Can you quote the text of every item below word for word, leaving the pictures out of your answer?

Entries drawn from a collection:

========

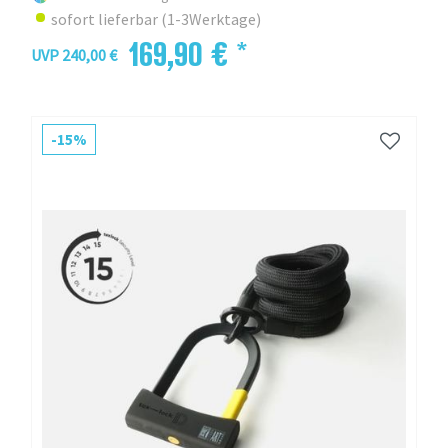
sofort lieferbar (1-3Werktage)
169,90 € *
UVP 240,00 €
-15%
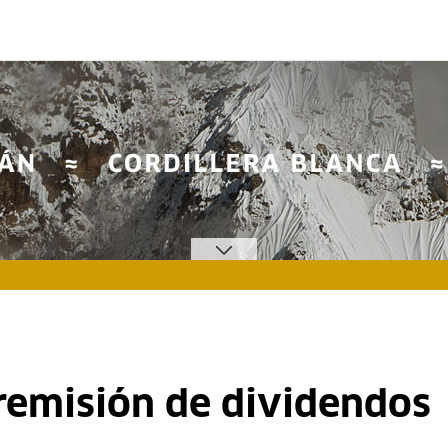
 remisión de dividendos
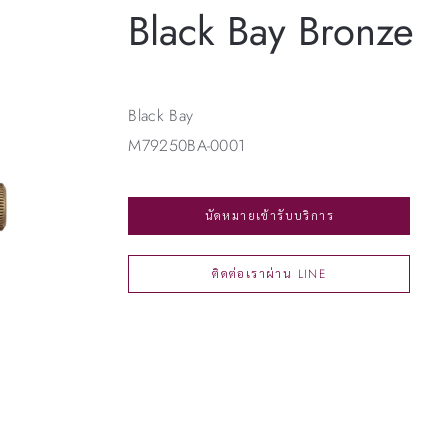
Black Bay Bronze
Black Bay
M79250BA-0001
นัดหมายเข้ารับบริการ
ติดต่อเราผ่าน LINE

========

**ANSWER BOX**
sofort lieferbar (1-3Werktage)
169,90 € *
UVP 240,00 €
-15%
 remisión de dividendos
Black Bay Bronze
Black Bay
M79250BA-0001
นัดหมายเข้ารับบริการ
ติดต่อเราผ่าน LINE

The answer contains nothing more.